About the Audio Classifier
How this deep learning model understands environmental sounds
← Back to classifierHow It Works
This system uses a specialized neural network architecture called a ResNet (Residual Network) to analyze environmental sounds. The model was trained on thousands of audio samples to recognize 50 different categories of sounds.
Model Architecture
ResNet-inspired CNN
- Input: 128-band mel spectrograms
- Layers:
- Initial conv (7x7, stride 2) + maxpool
- 4 residual blocks (64→128→256→512 channels)

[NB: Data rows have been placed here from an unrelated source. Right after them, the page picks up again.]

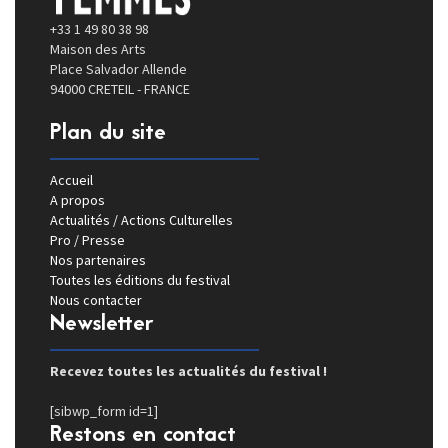
+33 1 49 80 38 98
Maison des Arts
Place Salvador Allende
94000 CRETEIL - FRANCE
Plan du site
Accueil
A propos
Actualités / Actions Culturelles
Pro / Presse
Nos partenaires
Toutes les éditions du festival
Nous contacter
Newsletter
Recevez toutes les actualités du festival !
[sibwp_form id=1]
Restons en contact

- Global average pooling + dropout
- Output: 50-class probabilities
Trained on ESC-50 dataset with label smoothing and mixup augmentation.
Technical Stack
- Model: PyTorch CNN with residual blocks
- Backend: Modal for serverless GPU inference
- Frontend: Next.js with TypeScript and Tailwind CSS
- Audio Processing: TorchAudio Mel spectrograms
The entire pipeline from audio upload to visualization runs in browser and cloud.

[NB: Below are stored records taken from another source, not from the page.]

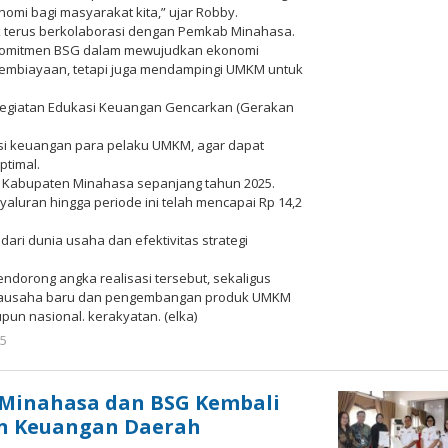
mi bagi masyarakat kita,” ujar Robby.
 terus berkolaborasi dengan Pemkab Minahasa.
 komitmen BSG dalam mewujudkan ekonomi
pembiayaan, tetapi juga mendampingi UMKM untuk
kegiatan Edukasi Keuangan Gencarkan (Gerakan
lusi keuangan para pelaku UMKM, agar dapat
timal.
di Kabupaten Minahasa sepanjang tahun 2025.
nyaluran hingga periode ini telah mencapai Rp 14,2
ari dunia usaha dan efektivitas strategi
dorong angka realisasi tersebut, sekaligus
-wirausaha baru dan pengembangan produk UMKM
pun nasional. kerakyatan. (elka)
25
oleh
Redaksi
Meimo
 Minahasa dan BSG Kembali
n Keuangan Daerah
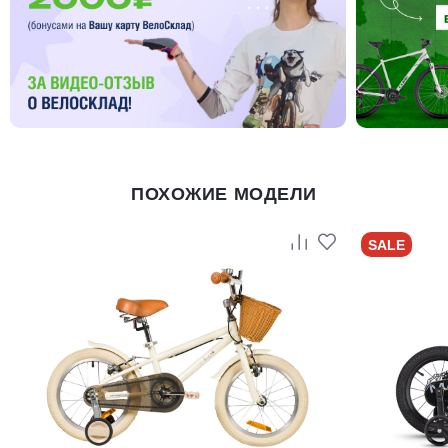
ПОХОЖИЕ МОДЕЛИ
SALE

Understanding the Visualizations
Input Spectrogram
A mel spectrogram showing frequency (vertical axis) over time (horizontal axis). The color intensity represents amplitude (louder sounds are brighter). This is the initial audio representation the model processes.
Top Predictions
The model's top 3 classifications with confidence percentages. Each prediction includes an emoji representing the sound category. The highest confidence result is highlighted with a primary badge.
Convolutional Layers
Shows the main processing layers (conv1, layer1-layer4) and their internal blocks. Each layer transforms the input, with early layers detecting simple patterns and deeper layers identifying complex sound structures.
Audio Waveform
A downsampled version of your original audio waveform showing amplitude variations over time. The duration and sample rate are displayed to provide context about the audio characteristics.
All visualizations include a color scale showing the value ranges from -1 to 1.